Diversional therapy was provided to the patient by listening to music, watching television, reading newspaper. Nurses listened to the patient calmly whenever he open up about him and gave reassurance about his health and that made him to recover soon.
(f). Diversional therapy was provided to the patient by listening to music, watching television, reading newspaper. Nurses listened to the patient calmly whenever he open up about him and gave reassurance about his health and that made him to recover soon.

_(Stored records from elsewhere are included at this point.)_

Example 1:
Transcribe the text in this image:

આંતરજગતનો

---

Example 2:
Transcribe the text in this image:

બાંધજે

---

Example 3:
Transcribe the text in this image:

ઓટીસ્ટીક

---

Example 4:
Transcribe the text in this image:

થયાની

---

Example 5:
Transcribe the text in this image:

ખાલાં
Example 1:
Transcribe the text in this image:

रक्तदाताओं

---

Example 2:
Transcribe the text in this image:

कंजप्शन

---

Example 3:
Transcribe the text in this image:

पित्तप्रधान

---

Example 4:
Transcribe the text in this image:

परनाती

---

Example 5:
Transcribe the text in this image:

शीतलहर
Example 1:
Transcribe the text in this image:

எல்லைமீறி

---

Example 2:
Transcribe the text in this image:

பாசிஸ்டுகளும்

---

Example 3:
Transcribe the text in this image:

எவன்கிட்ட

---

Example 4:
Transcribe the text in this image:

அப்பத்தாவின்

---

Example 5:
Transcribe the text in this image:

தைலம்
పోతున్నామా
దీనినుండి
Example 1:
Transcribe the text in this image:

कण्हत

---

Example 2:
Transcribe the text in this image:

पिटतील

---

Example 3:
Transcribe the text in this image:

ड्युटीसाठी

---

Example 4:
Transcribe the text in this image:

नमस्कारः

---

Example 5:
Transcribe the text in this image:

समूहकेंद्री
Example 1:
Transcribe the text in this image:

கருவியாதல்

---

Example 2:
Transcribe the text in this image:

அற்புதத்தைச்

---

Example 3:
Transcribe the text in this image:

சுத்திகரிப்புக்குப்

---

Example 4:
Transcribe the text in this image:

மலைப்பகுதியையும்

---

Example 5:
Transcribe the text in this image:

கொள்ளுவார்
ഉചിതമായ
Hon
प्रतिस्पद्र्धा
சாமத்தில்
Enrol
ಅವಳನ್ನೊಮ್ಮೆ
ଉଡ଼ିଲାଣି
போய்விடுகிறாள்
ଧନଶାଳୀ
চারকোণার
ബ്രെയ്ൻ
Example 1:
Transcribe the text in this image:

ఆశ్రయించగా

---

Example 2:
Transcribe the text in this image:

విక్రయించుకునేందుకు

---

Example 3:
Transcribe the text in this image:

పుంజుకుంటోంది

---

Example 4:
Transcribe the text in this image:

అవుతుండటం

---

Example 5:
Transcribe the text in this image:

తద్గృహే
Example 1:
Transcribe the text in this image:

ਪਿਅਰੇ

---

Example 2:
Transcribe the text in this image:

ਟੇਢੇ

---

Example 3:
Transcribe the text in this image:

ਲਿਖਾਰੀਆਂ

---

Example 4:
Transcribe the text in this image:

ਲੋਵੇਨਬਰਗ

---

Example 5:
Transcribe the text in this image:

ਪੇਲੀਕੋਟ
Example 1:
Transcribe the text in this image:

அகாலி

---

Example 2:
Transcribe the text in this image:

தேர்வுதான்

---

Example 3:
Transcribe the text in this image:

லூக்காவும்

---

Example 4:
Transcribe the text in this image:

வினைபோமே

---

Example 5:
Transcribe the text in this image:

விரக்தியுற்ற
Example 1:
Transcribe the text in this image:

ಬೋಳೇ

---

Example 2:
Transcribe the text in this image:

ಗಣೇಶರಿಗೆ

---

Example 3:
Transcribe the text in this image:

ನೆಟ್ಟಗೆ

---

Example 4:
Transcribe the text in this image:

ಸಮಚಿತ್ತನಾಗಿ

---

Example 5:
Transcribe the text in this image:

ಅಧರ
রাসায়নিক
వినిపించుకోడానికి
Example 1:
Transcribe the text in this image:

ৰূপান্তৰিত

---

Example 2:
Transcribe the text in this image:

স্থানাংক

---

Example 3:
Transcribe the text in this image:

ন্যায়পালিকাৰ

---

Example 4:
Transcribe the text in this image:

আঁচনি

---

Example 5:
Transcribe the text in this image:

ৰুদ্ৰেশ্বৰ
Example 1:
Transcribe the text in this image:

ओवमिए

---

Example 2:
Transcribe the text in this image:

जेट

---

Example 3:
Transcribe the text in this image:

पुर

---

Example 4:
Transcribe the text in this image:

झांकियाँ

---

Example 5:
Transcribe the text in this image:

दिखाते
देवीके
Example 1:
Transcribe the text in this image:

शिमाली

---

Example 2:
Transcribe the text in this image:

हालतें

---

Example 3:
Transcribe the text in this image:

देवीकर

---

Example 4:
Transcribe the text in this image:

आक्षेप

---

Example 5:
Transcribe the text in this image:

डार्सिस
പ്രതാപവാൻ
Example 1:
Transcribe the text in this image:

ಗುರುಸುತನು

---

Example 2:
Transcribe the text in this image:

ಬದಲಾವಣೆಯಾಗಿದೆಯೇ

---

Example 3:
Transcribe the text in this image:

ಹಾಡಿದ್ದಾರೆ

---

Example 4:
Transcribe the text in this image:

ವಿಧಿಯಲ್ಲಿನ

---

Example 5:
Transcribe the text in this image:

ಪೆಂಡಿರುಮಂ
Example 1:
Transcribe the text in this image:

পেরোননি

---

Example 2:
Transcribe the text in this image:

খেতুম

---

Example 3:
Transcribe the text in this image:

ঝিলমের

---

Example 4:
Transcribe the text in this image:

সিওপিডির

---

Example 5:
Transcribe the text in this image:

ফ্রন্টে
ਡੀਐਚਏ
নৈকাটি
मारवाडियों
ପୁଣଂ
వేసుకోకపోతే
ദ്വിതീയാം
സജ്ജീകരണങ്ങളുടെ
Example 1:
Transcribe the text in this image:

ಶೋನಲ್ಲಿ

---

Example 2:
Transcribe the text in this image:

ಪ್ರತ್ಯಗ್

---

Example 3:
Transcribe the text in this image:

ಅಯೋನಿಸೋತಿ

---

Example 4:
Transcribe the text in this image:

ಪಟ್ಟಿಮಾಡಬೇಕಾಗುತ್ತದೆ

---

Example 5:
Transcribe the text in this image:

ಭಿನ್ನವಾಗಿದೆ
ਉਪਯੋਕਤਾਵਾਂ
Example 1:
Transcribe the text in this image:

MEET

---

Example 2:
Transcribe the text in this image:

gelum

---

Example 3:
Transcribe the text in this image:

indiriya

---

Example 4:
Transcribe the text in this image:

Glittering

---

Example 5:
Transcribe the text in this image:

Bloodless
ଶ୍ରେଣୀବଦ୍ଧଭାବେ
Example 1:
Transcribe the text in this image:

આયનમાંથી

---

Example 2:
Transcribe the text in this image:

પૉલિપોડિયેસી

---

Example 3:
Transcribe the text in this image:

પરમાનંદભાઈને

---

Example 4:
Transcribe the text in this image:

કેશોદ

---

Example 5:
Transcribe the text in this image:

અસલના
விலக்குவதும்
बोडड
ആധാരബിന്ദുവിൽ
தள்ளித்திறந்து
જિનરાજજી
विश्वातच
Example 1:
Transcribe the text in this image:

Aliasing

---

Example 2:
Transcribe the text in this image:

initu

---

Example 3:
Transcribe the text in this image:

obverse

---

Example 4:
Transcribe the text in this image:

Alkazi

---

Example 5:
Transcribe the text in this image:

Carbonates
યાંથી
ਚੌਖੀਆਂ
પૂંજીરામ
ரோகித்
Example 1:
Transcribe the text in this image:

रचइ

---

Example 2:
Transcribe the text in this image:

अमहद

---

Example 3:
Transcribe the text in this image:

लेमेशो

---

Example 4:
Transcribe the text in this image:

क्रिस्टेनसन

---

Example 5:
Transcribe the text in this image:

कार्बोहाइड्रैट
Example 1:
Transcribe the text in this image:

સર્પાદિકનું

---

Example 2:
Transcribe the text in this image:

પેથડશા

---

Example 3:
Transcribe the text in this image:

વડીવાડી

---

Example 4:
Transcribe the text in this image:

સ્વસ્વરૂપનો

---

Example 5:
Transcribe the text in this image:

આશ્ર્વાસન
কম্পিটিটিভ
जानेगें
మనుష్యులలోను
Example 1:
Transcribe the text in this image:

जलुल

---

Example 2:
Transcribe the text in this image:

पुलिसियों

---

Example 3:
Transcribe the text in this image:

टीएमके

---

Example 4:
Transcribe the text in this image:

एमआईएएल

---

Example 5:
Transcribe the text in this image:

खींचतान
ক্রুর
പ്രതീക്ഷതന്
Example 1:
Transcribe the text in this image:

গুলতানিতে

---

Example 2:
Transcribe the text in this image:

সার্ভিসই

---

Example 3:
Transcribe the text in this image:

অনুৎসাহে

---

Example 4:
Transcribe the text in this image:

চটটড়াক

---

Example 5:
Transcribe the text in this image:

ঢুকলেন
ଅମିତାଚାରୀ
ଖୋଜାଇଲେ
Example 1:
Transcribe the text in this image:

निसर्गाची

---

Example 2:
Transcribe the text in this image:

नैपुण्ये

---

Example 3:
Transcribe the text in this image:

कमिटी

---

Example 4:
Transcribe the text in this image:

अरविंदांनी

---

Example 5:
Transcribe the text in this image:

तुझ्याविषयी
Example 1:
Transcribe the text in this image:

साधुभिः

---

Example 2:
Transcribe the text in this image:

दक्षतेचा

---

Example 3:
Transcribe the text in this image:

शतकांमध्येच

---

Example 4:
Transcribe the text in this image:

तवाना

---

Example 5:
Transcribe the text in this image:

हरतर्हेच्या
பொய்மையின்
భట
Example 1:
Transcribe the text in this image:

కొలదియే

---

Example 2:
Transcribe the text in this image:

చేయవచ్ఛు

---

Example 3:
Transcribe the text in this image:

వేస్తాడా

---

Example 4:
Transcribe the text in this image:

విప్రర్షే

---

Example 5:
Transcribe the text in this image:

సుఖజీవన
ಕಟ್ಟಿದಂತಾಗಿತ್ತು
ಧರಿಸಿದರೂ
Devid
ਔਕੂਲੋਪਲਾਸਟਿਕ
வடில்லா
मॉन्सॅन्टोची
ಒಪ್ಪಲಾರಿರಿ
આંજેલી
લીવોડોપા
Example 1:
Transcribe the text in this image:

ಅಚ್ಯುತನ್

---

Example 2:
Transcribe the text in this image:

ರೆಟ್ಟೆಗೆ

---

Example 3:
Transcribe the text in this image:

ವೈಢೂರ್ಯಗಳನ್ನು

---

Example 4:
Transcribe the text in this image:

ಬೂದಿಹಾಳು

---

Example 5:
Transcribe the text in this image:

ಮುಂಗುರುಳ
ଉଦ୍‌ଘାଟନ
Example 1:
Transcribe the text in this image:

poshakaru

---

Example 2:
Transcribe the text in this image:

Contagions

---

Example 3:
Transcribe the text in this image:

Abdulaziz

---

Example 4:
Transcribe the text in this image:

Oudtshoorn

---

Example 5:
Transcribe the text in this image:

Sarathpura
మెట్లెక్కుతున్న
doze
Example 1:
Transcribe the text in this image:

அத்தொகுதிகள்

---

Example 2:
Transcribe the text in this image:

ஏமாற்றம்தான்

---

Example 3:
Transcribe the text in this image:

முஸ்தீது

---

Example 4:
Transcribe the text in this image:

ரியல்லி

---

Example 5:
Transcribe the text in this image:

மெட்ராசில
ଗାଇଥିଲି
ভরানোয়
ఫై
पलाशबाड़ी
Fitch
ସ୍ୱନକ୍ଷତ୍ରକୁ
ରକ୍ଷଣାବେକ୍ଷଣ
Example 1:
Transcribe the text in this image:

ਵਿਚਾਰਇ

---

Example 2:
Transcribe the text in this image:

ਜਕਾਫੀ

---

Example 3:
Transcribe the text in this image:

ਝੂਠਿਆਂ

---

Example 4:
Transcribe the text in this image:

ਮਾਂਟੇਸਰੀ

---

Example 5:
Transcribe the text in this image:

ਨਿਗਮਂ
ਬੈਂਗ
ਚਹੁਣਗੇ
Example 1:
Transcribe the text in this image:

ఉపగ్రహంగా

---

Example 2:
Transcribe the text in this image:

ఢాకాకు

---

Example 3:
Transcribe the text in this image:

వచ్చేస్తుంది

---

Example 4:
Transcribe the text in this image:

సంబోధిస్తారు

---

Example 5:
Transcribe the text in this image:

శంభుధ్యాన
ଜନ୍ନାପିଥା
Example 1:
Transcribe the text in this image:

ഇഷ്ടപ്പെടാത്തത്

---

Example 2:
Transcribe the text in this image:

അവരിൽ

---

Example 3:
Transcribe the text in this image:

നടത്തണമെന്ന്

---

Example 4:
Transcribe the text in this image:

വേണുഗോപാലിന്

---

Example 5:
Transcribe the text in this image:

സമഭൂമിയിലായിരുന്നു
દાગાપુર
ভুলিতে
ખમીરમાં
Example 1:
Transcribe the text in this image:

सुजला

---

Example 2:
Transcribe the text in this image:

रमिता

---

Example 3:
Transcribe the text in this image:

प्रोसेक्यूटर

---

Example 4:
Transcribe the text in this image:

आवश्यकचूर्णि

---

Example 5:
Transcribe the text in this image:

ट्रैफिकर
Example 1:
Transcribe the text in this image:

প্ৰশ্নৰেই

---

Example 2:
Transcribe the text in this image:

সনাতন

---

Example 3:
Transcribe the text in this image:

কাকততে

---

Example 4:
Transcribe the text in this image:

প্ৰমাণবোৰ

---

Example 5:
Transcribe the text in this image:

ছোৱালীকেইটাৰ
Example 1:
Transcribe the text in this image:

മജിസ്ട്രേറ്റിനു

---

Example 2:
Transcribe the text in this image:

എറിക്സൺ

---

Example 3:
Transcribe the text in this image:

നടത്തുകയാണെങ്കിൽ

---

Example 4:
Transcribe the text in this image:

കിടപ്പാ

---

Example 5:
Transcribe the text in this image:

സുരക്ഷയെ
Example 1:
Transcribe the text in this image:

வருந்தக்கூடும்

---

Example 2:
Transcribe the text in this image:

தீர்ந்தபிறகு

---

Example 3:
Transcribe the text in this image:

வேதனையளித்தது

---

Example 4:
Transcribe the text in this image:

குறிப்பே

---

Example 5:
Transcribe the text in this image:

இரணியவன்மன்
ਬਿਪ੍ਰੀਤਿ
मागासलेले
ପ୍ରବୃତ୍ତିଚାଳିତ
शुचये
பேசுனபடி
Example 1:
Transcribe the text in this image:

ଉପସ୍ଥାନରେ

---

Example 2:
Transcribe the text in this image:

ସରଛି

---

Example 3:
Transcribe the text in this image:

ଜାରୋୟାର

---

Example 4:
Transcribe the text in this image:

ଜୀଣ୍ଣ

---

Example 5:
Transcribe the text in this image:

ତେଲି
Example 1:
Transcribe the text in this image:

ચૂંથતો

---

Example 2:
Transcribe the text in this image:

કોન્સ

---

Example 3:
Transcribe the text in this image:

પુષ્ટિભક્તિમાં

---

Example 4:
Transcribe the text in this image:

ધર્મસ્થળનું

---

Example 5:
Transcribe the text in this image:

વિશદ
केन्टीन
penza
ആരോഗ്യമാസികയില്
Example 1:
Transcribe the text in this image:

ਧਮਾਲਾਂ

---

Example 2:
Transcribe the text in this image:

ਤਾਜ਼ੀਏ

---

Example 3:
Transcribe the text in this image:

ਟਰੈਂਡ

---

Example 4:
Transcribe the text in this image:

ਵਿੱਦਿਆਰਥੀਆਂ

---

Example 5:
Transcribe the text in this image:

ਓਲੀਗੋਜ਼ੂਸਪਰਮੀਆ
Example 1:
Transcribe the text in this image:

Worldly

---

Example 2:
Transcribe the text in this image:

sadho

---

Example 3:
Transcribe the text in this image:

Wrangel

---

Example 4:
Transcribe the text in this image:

(g). Nurses used AIDET technique (Acknowledge, Introduce, Duration, Explanation and Thank you) while communicating with the patient and attenders to gain their confidence and to improve the satisfaction level.
Conclusion
Active listening to patient sufferings promotes the bonding and interpersonal relationship of nurses & patient thereby enhances good co-operation, quality of patient care. After a complicated surgery, under the keen supervision and assistance of the nurse, patient health status in the hospital become hemodynamically stable with efficient care of nurses. Patient was discharged stable, and went home happily, with good prognosis.